Such way of thinking determines that certain effects result from certain causes on the basis of logical principles. It thus evacuates by its methodologies the recourse to the transhistoric. One could find the foundations of the modern though in the Ancient Greece, with thinkers like Plato and Aristotle. The Aristotelian philosophy was based on a concrete observation of nature, thus laying the foundations of formal logic, metaphysics3, and ethics. However, the movement did not take until the 17th and early 18th, with a systematic approach to rationalism, first with the Galileo trial, then with the writings of Descartes, notably with his Discourse on Method in 1637, or his Metaphysical Meditations. Descartes affirmed that only reason could be used as a discursive tool to demonstrate the existence of God, for example, by using the ontological argument. Ergo, the search for truth could and should only be accessed via pure reasoning and not faith. Later on, thinkers such Nietzsche profoundly reformed the human understanding. Nietzsche not only criticized religion, he also commented on his decline, as spoken by the madman who claimed that “God is dead! 4:

Should not lanterns be lit in the morning? Do we not hear the noise of the grave-diggers who bury God? Do we still feel nothing of the divine decomposition? … the gods also decompose! God is dead! God remains dead! And we killed him! How can we console ourselves, murderers between the murderers! What the world has possessed of the most sacred and most powerful to this day has bled under our knife; … who will cleanse us of this blood? What water could we wash? What expiations, what sacred game will we be forced to invent?

Nietzsche denounced the belief in God, which lost all of its credibility, undermined by the Christian morality itself. Later, Max Weber reinforced such observation when he described the “disenchantment of the world5. Weber pointed to the process of retreating religious beliefs, or that of magical beliefs as a central mode of operating in societies, and the decline of religious beliefs as structuring society. From this point of view, should any religious beliefs persist, they would solely exist in the sphere of the private, relegated to the periphery of the ideologies that structure and legitimize social institutions. In the 19th century, Emile Durkheim proposed the idea that social institutions and religious institutions ought to be considered as distinct fundaments6; Hegel emphasized the historicity of reason and understanding of the world, which in turns, lead to a consciousness that supports a contemporary rationalism. Hegel converts a static conception of history to a dynamic conception that bounds history to time.
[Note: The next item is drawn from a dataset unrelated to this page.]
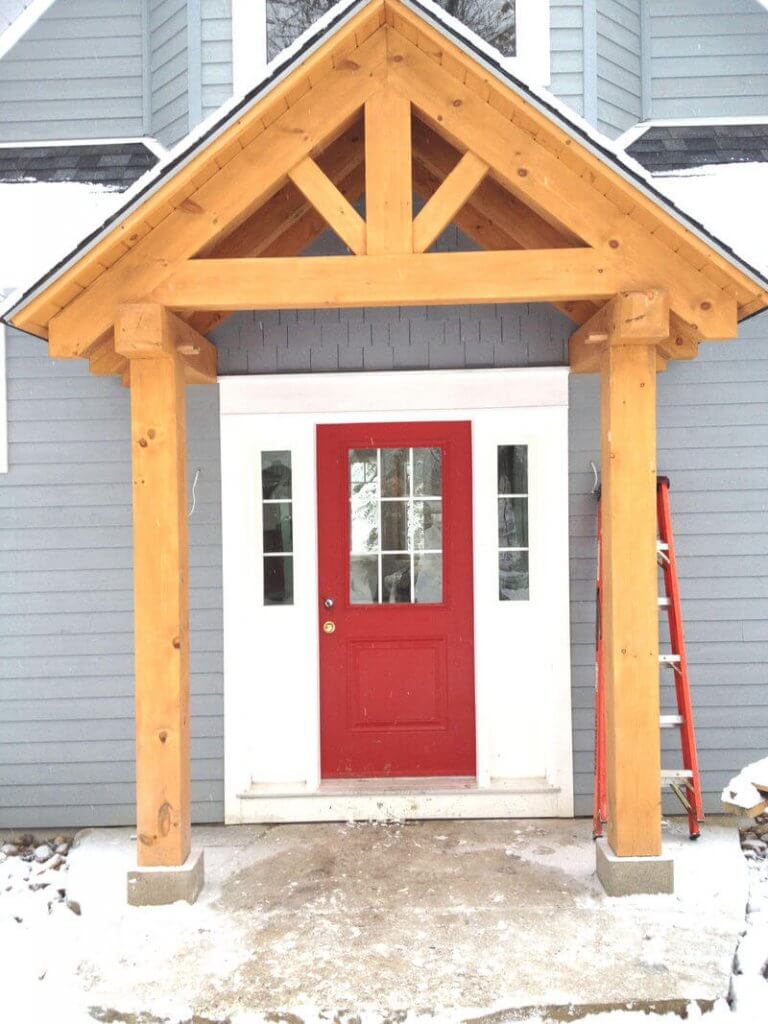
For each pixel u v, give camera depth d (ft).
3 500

The critical rationalism of the 19th seemed to be a rationalism free of the metaphysical prejudices that defined the religious institutions. And with the raise of science, this free rationalism, built up in history, imposed itself as a valid mode of inquiry. We can say that with the development of modern rationalism, existence detached itself from any divine order, only to leave a doubt in the mind of the contemporary individual. This modern rationalism profoundly changed the consciousness, by which transcendent models gave place to a moral consciousness in which God could not exist. And if such a liberation allows individuals to realize themselves in their history, as historical agents, a detachment from Nature as sacred emerges all the more. There is no doubt that the end of the Middle Ages announced that liberation, however, late Abrahamic religions initiated in a way a first exit “from the world”, that is, a rupture between Nature and the Cosmos.
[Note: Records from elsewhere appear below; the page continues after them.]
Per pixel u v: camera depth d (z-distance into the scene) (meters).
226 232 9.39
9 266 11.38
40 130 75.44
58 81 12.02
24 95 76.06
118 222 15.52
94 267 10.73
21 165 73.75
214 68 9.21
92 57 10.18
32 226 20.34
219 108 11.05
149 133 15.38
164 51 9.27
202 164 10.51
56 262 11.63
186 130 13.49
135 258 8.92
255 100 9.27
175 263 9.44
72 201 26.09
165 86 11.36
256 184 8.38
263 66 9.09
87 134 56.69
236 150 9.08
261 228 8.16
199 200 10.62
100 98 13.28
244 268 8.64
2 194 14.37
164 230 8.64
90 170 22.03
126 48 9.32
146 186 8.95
I examined how the archaic mentality abolishes death, as something that is never fully destroyed, and which justifies the enactment of cosmogonies every year. This anamnesis allows a temporary victory that inscribes the archaic mentality in a timeless mode of being. Further in History, the descent of the Christ to save the fallen world is a single event. This return is a final regeneration towards the future, thereby opposing the archaic mode of thought with the late Judeo-Christian ontology. This is a transition from a cyclical time to a linear time, then a historical time, which gradually allows modern religions to be realized and justified in history. As for the creation of the world, it became by the same token a phenomenon detached from the individual. The latter is a being endowed with speech, who is able to revoke the immanence that once existed between him and Nature. This delineates Nature as the eternal reservoir for hierophanies and the temporary life of beings, waiting a redeemer figure.
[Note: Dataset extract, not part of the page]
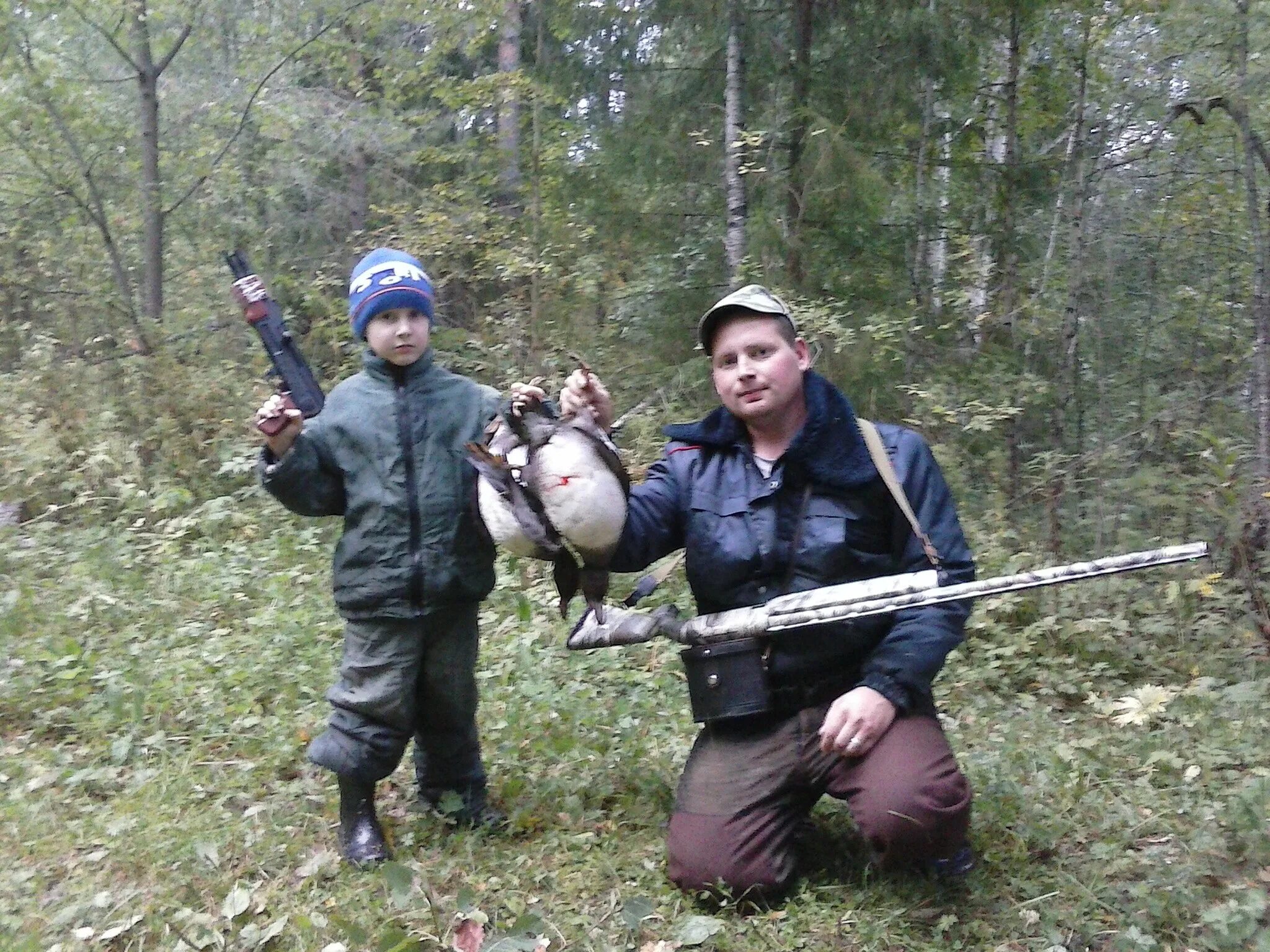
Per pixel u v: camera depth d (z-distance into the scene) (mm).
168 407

Therein lies the religious dilemna: God is conceived on the one hand as the incarnation of absolute freedom, whereas individuals, on the other hand, cannot save themselves as they depend on the grace of God. This God is anthropomorphic and impersonal by nature, whose actions are unpredictable, and individuals incarnate autonomous principles. Thus, modern religions cannot describe individuals and their relations to the sacred and as a holistic weltanschauung. A stone, a river, the wind, or an animal… are all members of Nature that resides on a different magnitude of order than the one for archaic religions. Christianity does not depict the sacred as a carrying agent for the being into total and absolute experience, as the only remaining theophany is the incarnation of Christ himself, which is nothing more than a soteriological undertaking aimed at saving the world from suffering and death. Although certain initiatory motifs still exist in Judaism or in Christianity, such as Baptism or the Eucharist, they cannot be fully deemed as initiation, we can only speak instead of sacraments that one accomplishes once in their life, yet seldom possess the mystery that surrounds initiatory rites in archaic cultures7. Rites in modern religions, such as the Birkat ha-Ilanot in Judaism, or the Hajj (pilgrimage) in Islam, seem to be only reinforcing religious adherence, but they do not give access to a true mystical experience. In any case, they fulfil a positive function, since they allow the believer to find a spiritual meaning in a radically desacralized world. We can say that the rite itself does not matter more than the role religion plays in one’s psyche.

The progressive evolution is then a three-steps model: 1- the desacralization of the word, 2- the detachment with Nature, and 3 – the degradation of initiations. This invariably establishes an abyss between the Creator and his creature, real solution of continuity. Henceforth, transcendence from Nature and detachment from the sacred led individuals to be strangers to the “Wholly-Other” (Ganz Andere). To wit the mystical experience in modern times, that is as opaque as difficult to access, and is mostly understood as a distant and peripheral experience. The experience of faith is, one might say, what allows the individual to gain access to his wellbeing and a limited liberation. The object of devotion mostly relates to the sum of pious actions, or a fear of punishment. As for the salvific figure, Jesus, he embodies a new dimension in the face of miracles, as a messenger of God, he allows the experience of miracles to be grasped as intelligible phenomena. This is antithetical to the archaic mystical experience, approached and integrated through initiation. Mystery thus gives way to a realism and proximity.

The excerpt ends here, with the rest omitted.